How to Help Wean Your Baby of The Pacifier

When you decide that it’s time to help wean your baby of their pacifier, you can do to make the process more successful and less stressful for you and your child.

First, set boundaries and be consistent. Start with small steps by gradually but consistently decreasing their daily pacifier time. For example, allow him or her to use their pacifier at naptimes or in the evenings and then progressively minimize the amount of time each day that they are using their pacifier. 

It probably goes without saying that your child initially may be upset about this. Remember, it’s crucial to validate their feelings. Be consistent in the boundaries you set, but also be supportive. There are a lot of ways you can do both.

It can be helpful to begin planting seeds well in advance so they know what to expect when the time comes. Let your child know that it will soon be time to use the paci less or stop using it in certain situations. Slowly and gently preparing them to say good-bye to the pacifier one step at a time helps the child get used to the idea of not relying on it and the comfort it provides. 

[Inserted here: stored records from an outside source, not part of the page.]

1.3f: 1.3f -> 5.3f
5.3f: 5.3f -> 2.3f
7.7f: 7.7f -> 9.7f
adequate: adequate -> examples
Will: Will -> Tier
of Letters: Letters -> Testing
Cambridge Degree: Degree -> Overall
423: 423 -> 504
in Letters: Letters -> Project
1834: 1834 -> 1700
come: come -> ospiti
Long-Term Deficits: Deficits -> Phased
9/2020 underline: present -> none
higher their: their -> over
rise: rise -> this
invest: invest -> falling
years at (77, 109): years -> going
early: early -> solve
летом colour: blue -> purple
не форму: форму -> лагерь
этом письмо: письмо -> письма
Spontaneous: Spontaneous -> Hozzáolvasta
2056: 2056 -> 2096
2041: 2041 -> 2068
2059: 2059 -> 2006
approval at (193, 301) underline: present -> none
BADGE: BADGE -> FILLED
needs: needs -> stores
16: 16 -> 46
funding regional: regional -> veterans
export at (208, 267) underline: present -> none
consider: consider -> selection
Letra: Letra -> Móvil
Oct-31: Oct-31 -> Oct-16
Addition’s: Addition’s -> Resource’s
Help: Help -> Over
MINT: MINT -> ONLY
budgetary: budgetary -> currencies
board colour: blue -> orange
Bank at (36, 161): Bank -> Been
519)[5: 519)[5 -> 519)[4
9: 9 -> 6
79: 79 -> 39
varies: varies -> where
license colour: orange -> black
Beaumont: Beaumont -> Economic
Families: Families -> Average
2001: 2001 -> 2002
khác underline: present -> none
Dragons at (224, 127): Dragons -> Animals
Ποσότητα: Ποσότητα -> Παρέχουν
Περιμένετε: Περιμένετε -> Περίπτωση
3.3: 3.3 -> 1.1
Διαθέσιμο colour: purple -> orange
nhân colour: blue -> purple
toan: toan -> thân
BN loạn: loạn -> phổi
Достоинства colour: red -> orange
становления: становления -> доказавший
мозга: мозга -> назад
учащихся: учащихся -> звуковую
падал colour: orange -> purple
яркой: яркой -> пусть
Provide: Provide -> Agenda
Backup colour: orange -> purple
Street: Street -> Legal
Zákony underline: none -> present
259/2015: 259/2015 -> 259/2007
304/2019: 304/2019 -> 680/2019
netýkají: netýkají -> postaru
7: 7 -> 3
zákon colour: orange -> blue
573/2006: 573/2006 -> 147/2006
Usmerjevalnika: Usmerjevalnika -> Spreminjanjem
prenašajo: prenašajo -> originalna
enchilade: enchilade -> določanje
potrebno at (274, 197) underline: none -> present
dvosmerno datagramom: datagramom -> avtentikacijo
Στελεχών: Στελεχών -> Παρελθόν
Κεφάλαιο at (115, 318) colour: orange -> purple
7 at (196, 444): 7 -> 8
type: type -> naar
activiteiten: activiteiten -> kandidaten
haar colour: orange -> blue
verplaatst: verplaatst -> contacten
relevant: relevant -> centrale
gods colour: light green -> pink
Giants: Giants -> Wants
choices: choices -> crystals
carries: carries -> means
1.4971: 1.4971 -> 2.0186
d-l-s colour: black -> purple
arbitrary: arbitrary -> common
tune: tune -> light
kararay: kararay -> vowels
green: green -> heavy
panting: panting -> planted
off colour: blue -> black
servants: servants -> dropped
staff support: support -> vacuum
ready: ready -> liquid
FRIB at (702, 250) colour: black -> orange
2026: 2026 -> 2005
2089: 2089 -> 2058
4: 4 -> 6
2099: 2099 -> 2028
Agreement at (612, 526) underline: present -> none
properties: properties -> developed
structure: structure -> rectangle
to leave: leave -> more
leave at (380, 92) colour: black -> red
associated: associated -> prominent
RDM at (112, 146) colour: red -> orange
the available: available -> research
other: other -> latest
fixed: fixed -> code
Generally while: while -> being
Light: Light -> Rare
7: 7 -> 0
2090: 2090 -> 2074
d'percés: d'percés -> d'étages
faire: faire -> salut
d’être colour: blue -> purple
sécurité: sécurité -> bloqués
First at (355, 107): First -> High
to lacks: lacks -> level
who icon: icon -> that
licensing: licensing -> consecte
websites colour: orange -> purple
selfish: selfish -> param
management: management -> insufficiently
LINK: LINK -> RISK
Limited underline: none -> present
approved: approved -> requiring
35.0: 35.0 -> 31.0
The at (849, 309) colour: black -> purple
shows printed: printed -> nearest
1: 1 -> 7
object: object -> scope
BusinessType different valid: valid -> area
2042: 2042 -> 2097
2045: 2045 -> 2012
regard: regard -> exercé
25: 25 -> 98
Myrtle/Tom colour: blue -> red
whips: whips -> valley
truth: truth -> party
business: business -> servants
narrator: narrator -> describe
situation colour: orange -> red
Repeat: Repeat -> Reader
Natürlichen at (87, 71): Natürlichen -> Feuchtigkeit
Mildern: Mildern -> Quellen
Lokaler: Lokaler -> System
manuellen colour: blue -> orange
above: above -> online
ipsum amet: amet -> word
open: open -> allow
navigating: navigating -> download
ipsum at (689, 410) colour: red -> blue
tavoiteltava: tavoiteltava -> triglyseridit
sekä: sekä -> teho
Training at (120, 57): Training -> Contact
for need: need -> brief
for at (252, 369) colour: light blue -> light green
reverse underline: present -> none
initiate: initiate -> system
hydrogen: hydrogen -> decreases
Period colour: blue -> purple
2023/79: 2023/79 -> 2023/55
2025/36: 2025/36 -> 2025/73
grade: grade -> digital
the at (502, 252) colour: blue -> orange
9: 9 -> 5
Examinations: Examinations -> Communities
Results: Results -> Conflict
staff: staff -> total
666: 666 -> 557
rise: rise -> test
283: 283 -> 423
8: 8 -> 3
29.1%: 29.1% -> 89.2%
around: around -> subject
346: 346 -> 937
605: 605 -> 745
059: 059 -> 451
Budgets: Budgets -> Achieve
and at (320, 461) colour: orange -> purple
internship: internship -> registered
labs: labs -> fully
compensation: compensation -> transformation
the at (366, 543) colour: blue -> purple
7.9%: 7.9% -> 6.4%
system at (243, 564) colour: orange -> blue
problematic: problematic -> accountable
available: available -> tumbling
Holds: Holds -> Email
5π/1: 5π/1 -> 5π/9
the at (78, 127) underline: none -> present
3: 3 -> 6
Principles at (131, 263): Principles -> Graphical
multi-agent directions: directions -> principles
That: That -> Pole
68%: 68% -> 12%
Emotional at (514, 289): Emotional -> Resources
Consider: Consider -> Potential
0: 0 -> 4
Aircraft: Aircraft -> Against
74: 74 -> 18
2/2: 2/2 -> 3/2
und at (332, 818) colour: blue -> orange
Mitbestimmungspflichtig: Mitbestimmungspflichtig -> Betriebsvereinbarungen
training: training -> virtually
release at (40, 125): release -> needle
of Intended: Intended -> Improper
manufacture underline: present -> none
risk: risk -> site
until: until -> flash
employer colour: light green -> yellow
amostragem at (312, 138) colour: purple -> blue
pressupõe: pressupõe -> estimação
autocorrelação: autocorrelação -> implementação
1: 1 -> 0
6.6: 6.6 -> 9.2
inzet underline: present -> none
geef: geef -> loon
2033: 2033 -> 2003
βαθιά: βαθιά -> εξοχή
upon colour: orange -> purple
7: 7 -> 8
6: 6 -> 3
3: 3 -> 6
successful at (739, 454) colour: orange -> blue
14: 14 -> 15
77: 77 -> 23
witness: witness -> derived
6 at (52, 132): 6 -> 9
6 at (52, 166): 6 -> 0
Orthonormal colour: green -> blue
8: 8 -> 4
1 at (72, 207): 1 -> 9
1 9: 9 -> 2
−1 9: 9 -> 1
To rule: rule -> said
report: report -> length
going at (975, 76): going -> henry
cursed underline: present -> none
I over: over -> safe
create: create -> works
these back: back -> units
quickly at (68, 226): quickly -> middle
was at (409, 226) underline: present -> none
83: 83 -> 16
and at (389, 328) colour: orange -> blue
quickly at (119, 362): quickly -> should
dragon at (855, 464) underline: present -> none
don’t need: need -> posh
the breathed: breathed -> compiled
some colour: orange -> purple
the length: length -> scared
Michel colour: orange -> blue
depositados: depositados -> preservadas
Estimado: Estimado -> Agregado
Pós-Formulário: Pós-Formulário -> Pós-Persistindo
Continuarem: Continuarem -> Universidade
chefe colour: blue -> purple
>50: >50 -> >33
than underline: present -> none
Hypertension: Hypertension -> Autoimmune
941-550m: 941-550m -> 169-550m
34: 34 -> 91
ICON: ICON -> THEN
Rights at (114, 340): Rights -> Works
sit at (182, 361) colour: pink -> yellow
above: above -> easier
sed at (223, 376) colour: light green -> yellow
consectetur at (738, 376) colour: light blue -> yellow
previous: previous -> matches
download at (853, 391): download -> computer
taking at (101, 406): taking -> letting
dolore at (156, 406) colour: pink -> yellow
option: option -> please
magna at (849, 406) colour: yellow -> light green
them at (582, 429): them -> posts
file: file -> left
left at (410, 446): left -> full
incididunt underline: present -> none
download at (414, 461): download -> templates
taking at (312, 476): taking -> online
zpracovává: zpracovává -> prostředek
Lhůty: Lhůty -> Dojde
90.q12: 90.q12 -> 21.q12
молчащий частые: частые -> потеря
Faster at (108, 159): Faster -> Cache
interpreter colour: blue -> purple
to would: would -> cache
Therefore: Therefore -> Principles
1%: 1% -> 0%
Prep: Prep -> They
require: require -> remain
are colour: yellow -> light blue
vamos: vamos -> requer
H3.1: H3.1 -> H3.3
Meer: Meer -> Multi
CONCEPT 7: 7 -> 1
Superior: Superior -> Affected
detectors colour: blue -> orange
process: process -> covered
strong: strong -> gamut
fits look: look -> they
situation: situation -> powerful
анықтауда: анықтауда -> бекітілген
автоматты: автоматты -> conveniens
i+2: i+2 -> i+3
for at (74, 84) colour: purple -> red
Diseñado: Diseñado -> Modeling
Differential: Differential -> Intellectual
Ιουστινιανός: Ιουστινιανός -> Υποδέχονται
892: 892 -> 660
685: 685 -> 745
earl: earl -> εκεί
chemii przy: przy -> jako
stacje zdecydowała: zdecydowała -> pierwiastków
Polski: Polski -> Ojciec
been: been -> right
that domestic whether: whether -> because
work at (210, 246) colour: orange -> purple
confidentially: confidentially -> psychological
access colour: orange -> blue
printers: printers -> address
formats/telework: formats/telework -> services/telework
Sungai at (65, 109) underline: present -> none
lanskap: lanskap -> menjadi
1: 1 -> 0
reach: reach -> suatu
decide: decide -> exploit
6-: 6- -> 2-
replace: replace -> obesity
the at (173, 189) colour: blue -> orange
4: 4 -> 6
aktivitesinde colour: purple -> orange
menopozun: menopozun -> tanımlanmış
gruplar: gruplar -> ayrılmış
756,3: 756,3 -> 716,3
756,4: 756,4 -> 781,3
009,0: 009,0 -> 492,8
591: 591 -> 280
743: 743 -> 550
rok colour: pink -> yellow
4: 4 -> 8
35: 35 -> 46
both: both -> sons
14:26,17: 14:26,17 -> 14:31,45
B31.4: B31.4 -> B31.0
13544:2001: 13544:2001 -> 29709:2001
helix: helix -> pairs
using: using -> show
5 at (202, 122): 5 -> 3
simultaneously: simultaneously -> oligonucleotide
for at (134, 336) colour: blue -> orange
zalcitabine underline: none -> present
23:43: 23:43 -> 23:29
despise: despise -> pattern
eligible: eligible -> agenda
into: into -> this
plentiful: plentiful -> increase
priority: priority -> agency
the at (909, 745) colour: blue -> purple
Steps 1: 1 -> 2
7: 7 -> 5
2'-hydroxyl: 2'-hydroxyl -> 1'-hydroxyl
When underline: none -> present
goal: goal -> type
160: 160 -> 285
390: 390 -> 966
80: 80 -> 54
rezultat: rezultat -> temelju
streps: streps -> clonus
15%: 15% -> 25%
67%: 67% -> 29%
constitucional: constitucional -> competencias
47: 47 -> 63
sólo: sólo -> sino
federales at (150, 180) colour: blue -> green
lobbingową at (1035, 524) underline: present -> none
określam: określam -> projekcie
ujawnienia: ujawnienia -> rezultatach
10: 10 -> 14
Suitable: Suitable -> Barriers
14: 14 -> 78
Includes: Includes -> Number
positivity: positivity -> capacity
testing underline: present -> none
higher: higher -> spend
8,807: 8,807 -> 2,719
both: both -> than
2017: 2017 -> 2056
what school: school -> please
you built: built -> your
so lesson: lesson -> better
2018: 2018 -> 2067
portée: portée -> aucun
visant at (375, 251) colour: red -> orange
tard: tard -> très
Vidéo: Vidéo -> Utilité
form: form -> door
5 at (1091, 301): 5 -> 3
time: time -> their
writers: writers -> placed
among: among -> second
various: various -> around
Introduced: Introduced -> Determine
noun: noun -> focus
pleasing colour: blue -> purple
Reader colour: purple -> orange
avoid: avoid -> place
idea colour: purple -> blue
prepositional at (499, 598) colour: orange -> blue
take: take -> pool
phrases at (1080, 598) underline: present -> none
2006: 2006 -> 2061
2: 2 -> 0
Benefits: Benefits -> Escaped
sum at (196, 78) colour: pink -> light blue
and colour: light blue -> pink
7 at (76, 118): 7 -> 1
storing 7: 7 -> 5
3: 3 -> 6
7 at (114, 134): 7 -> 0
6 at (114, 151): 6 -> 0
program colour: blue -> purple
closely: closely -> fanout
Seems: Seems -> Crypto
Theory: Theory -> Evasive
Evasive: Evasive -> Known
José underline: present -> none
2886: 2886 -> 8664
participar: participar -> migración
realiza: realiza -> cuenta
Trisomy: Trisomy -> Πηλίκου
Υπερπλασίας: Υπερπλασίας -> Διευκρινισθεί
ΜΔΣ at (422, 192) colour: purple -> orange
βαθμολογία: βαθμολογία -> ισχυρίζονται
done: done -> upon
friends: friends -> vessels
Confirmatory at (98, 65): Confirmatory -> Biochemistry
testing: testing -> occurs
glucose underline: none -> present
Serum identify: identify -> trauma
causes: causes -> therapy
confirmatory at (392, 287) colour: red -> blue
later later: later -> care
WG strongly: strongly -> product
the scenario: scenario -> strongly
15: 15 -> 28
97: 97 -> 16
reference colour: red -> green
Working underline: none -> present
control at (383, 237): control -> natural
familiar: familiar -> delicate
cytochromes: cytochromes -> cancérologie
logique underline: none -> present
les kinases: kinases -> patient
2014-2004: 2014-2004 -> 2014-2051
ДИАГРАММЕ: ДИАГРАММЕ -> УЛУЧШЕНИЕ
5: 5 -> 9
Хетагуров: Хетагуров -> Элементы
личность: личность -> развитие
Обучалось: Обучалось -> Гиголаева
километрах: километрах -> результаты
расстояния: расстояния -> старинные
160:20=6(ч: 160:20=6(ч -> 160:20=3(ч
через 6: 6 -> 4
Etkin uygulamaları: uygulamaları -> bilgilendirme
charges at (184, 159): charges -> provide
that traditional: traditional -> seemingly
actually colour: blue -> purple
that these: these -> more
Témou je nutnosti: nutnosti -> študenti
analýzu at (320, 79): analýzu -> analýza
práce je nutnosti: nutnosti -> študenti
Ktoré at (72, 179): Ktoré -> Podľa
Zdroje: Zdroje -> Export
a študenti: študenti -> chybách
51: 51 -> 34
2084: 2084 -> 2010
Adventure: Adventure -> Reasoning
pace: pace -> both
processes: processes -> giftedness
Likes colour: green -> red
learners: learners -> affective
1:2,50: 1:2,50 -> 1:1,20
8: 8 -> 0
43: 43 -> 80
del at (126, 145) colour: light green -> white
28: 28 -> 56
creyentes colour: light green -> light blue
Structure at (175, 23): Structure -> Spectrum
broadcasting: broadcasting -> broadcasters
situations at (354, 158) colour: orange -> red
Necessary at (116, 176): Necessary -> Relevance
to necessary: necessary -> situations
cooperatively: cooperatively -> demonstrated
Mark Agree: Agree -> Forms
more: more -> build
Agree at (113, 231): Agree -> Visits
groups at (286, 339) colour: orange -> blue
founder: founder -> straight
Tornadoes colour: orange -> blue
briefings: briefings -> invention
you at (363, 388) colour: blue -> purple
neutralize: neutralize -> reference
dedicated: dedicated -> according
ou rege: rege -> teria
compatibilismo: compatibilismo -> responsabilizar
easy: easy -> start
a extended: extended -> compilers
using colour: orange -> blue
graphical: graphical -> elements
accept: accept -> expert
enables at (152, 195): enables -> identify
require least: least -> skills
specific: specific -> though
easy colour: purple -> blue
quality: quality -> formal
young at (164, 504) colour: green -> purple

You can offer rewards for specific behaviors that incentivize the child to reduce their pacifier use. Offering to rock them to sleep instead of using their pacifier might be rewarding to some children. Distracting them with objects, games, or attention they enjoy is another helpful way to encourage your child to move past their reliance on their pacifier. Showering them with positive reinforcement when they successfully do something without the paci is crucial. Tell your little one how proud of them you are when they follow the boundaries you’ve set for them.

Depending on their age, you may even want to consider making a plan together, turning it into a bonding experience between the two of you. Removing their pacifiers from their environment when they’re not actively trying to sleep prevents them from being reminded of them and may encourage an “out of sight, out of mind” approach, allowing your little one to gradually forget about them.  

You may even want to get creative by throwing your child a “Goodbye Paci!” party. Embrace the milestone it is by framing it as a rite of passage to becoming a “big kid.” You know your child best, so don’t be afraid to try something different if you think it will make the process more enjoyable for both of you.

A Learning Experience

Whatever you do, never take the pacifier away as a punishment or try to shame your child into not using it. This can adversely affect your child’s development – and your bond – by creating fear, stress, and distrust, which can lead to regression. It also won’t help them to want the pacifier less. 

Although it may be tough at times, weaning from the pacifier is a journey of learning, compromise, and patience for you both. As long as you approach each situation with love and validate your little one’s big feelings – which they may not always understand how to express – then this can be an experience that helps you and your baby bond even closer.